[Chart quiz items]
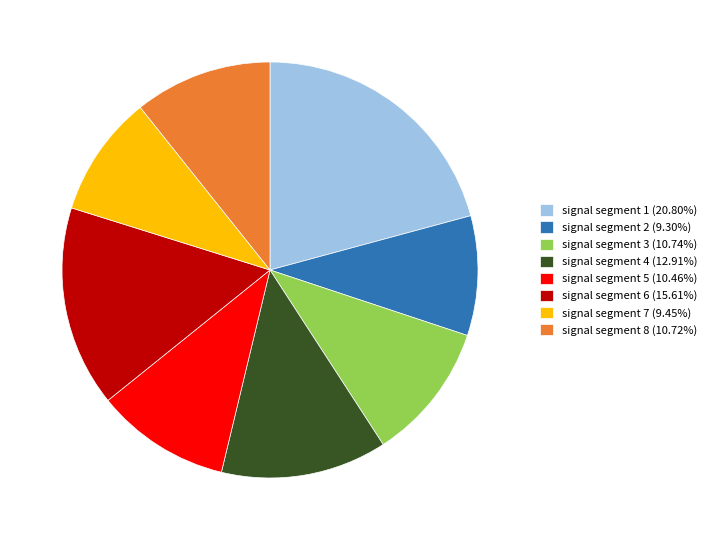

What is the largest slice in the pie chart?

signal segment 1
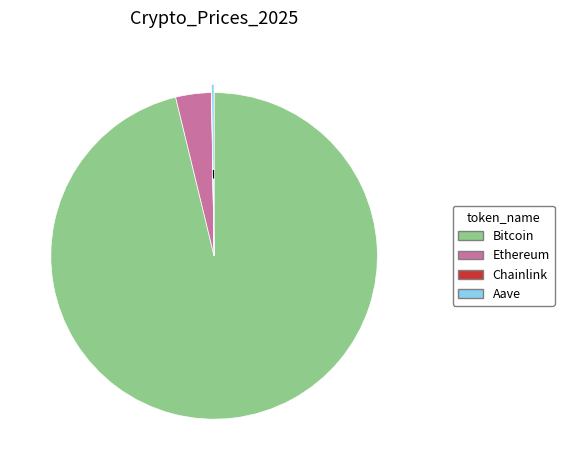

Do Ethereum and Bitcoin together represent more than half of the pie?

Yes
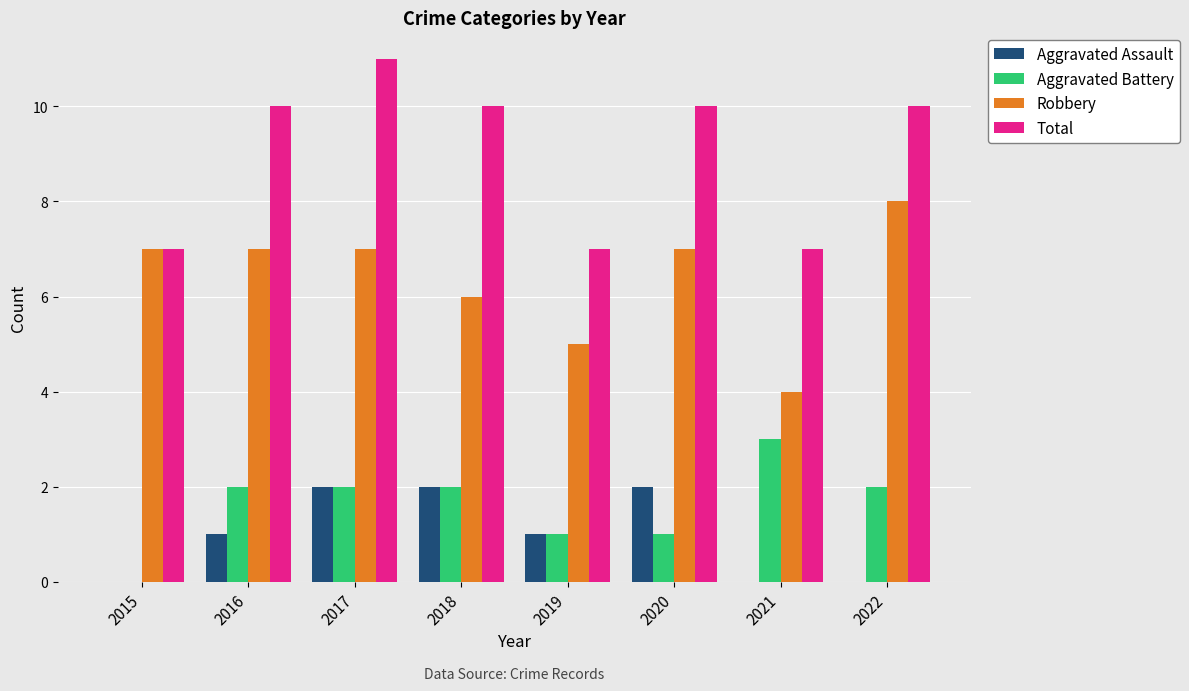

Which series has the largest total across all categories?

Total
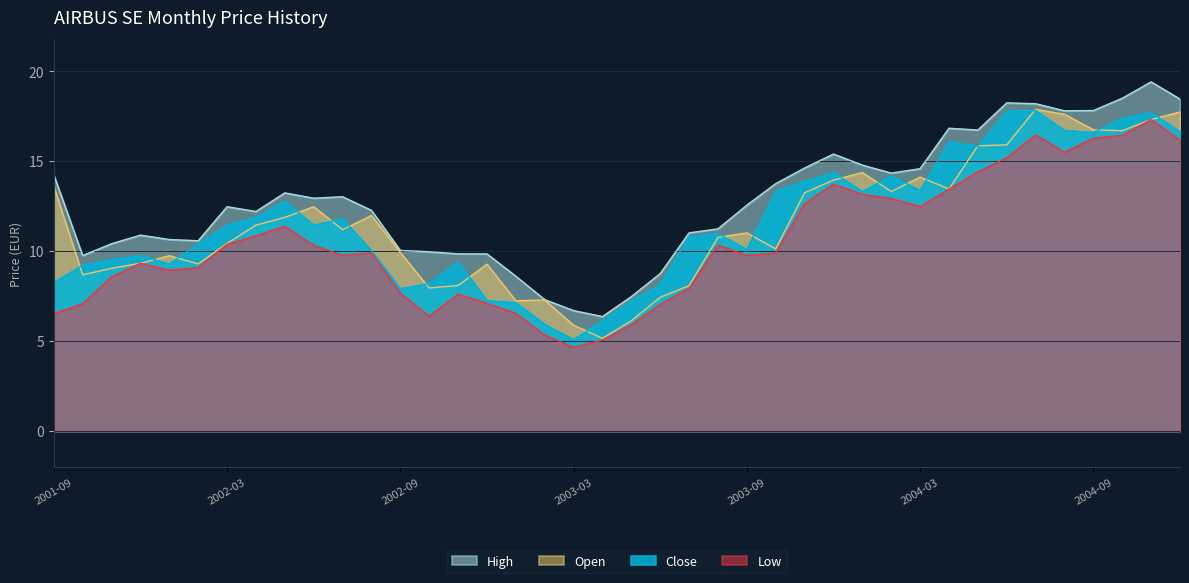

What is the label of the 25th point from the left?

2003-09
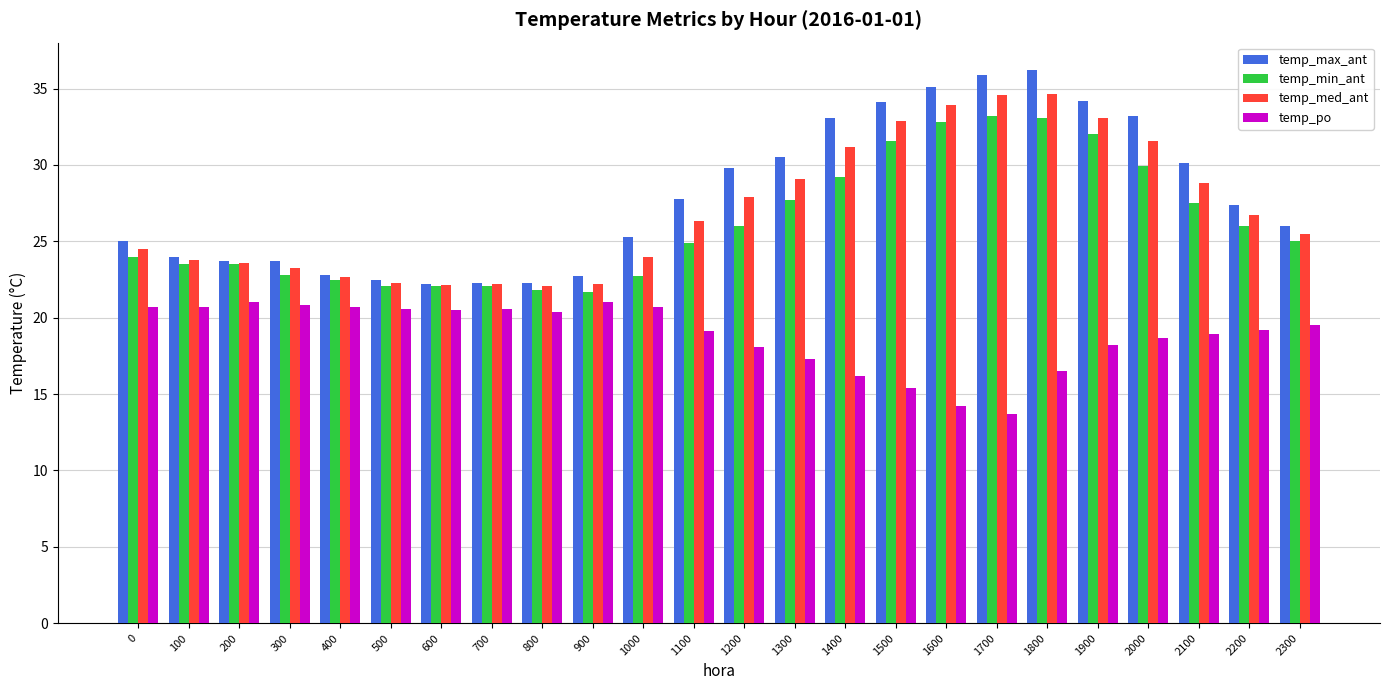

Which category has the lowest value across all series?

1700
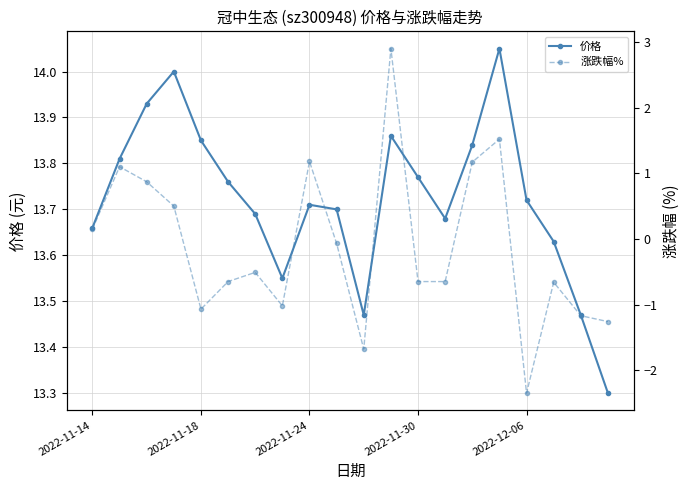

The 涨跌幅% series shows 0.2 at 2022-11-14. True or false?

False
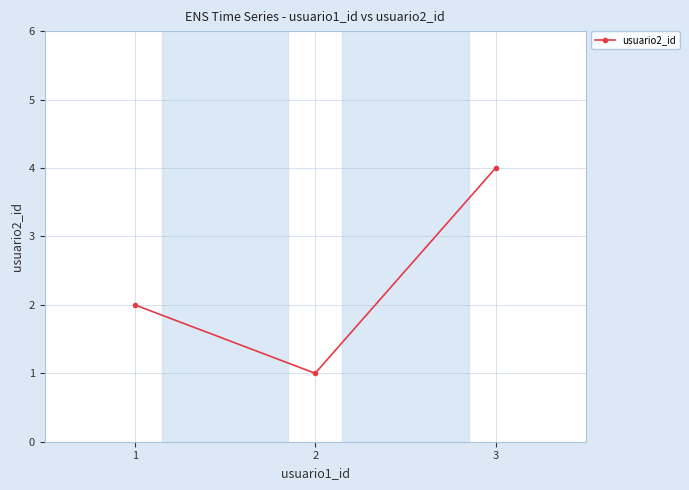

The value at 2 is 0. True or false?

False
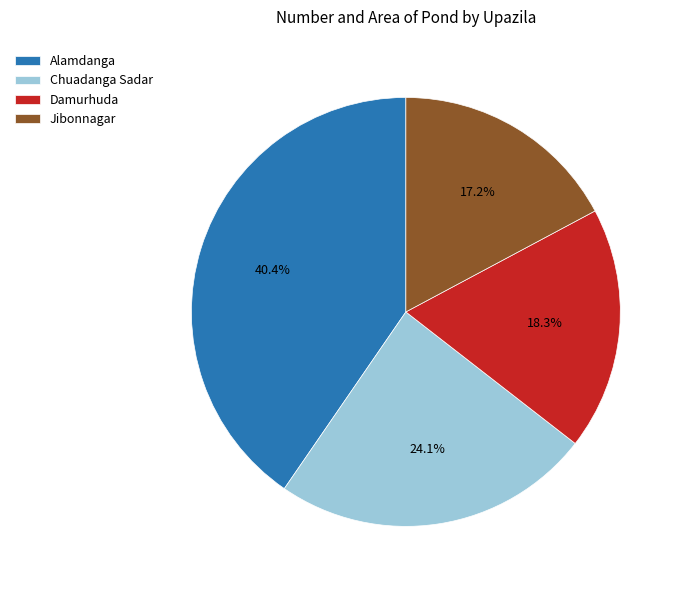

To the nearest percent, what is the difference between the Jibonnagar and Alamdanga slice percentages?

23%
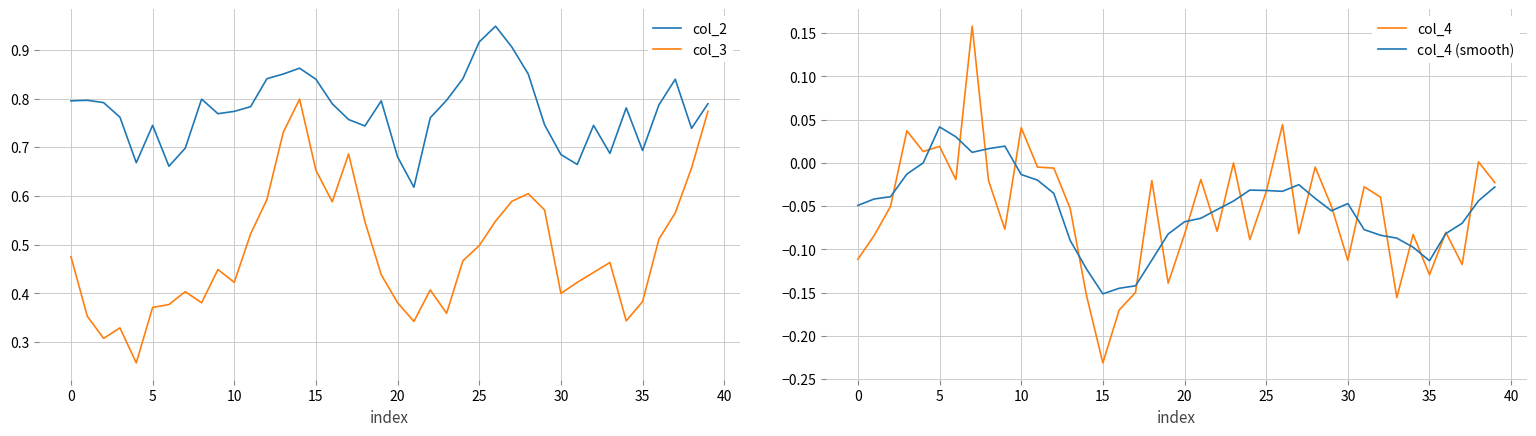

True or false: col_3 and col_2 cross at least once.

False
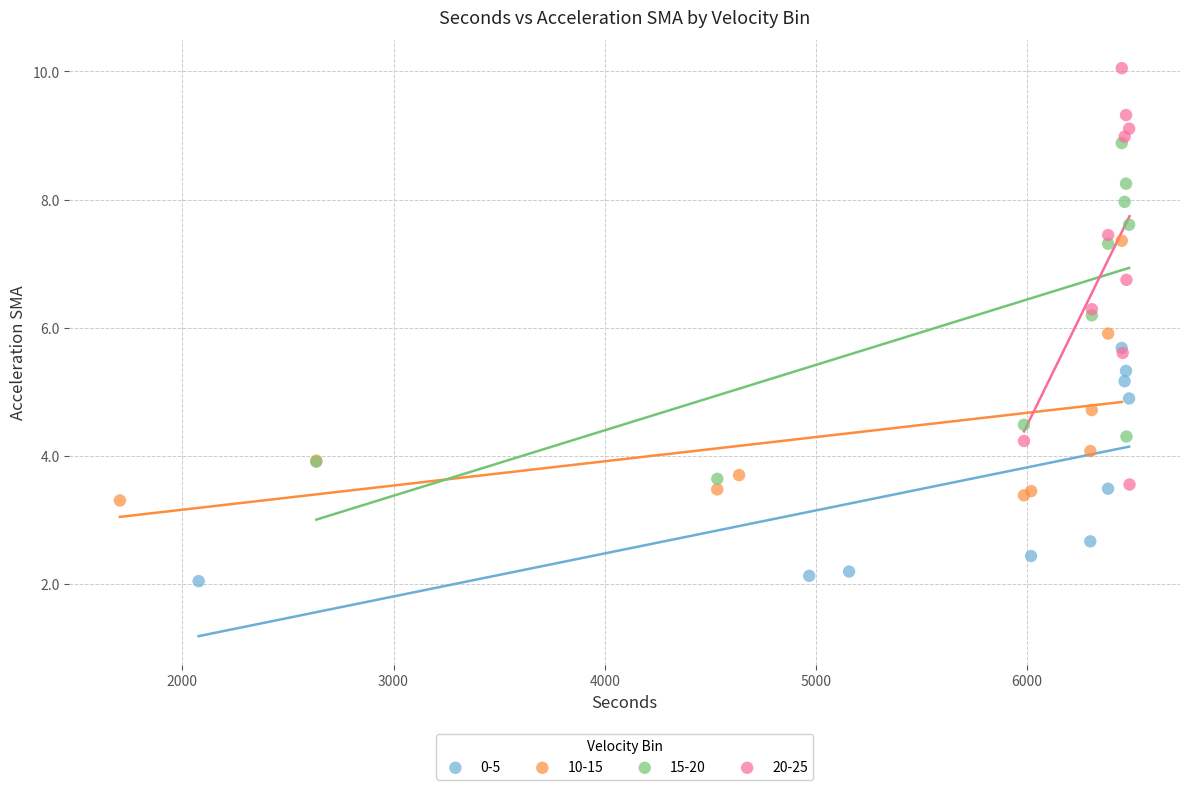

Which series has the largest Y range (max minus min)?

20-25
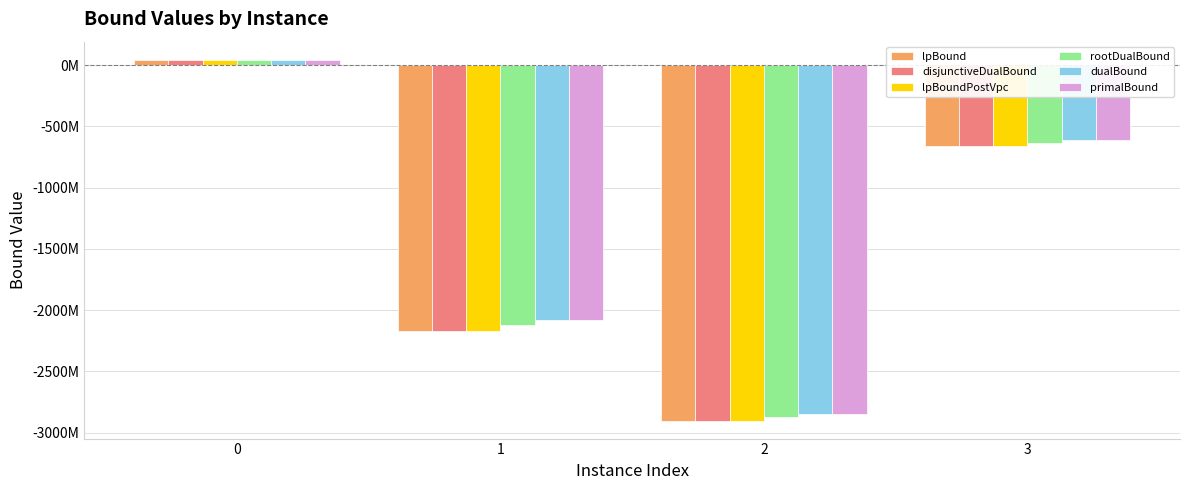

What is the value of the rootDualBound bar at the 1st from the left?

44445050.4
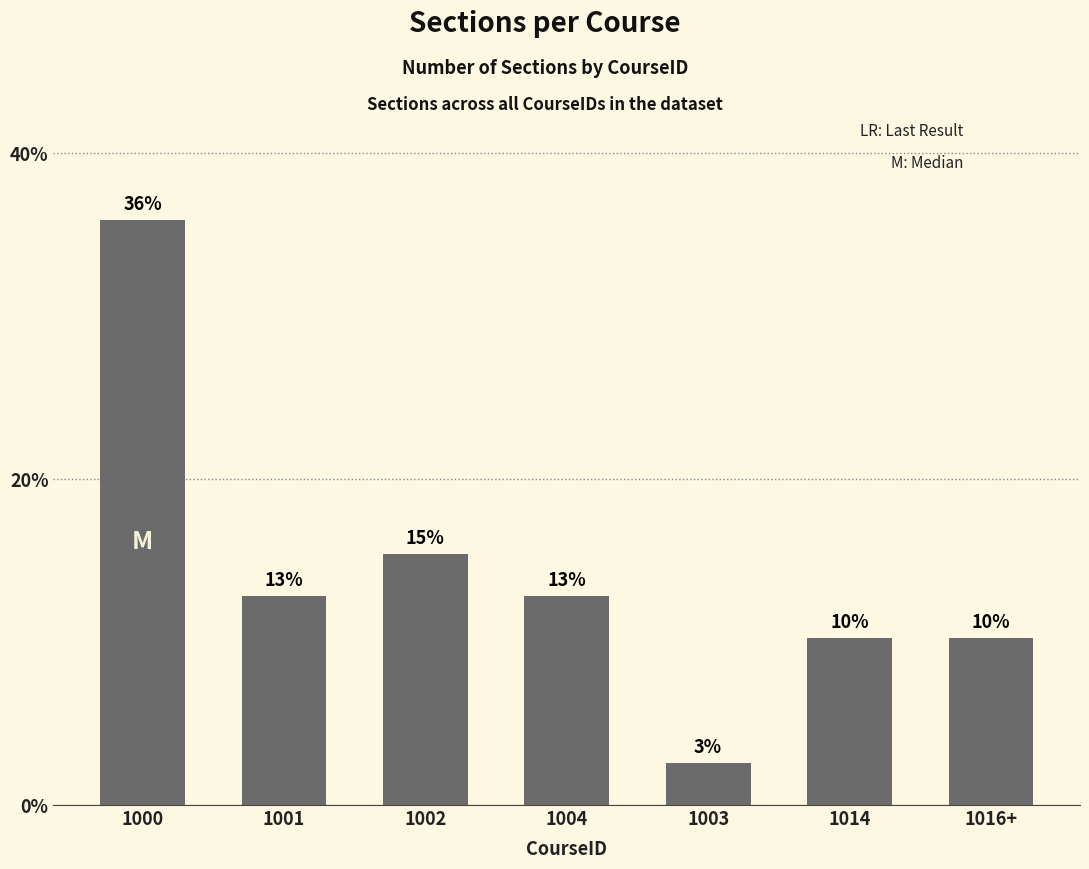

Are the bars horizontal?

No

- **Job item**: Quote all of the records above word for word, but leave the pictures out of your answer.

- **Completed task**:
What is the largest slice in the pie chart?

signal segment 1

Do Ethereum and Bitcoin together represent more than half of the pie?

Yes

Which series has the largest total across all categories?

Total

What is the label of the 25th point from the left?

2003-09

Which category has the lowest value across all series?

1700

The 涨跌幅% series shows 0.2 at 2022-11-14. True or false?

False

The value at 2 is 0. True or false?

False

To the nearest percent, what is the difference between the Jibonnagar and Alamdanga slice percentages?

23%

True or false: col_3 and col_2 cross at least once.

False

Which series has the largest Y range (max minus min)?

20-25

What is the value of the rootDualBound bar at the 1st from the left?

44445050.4

Are the bars horizontal?

No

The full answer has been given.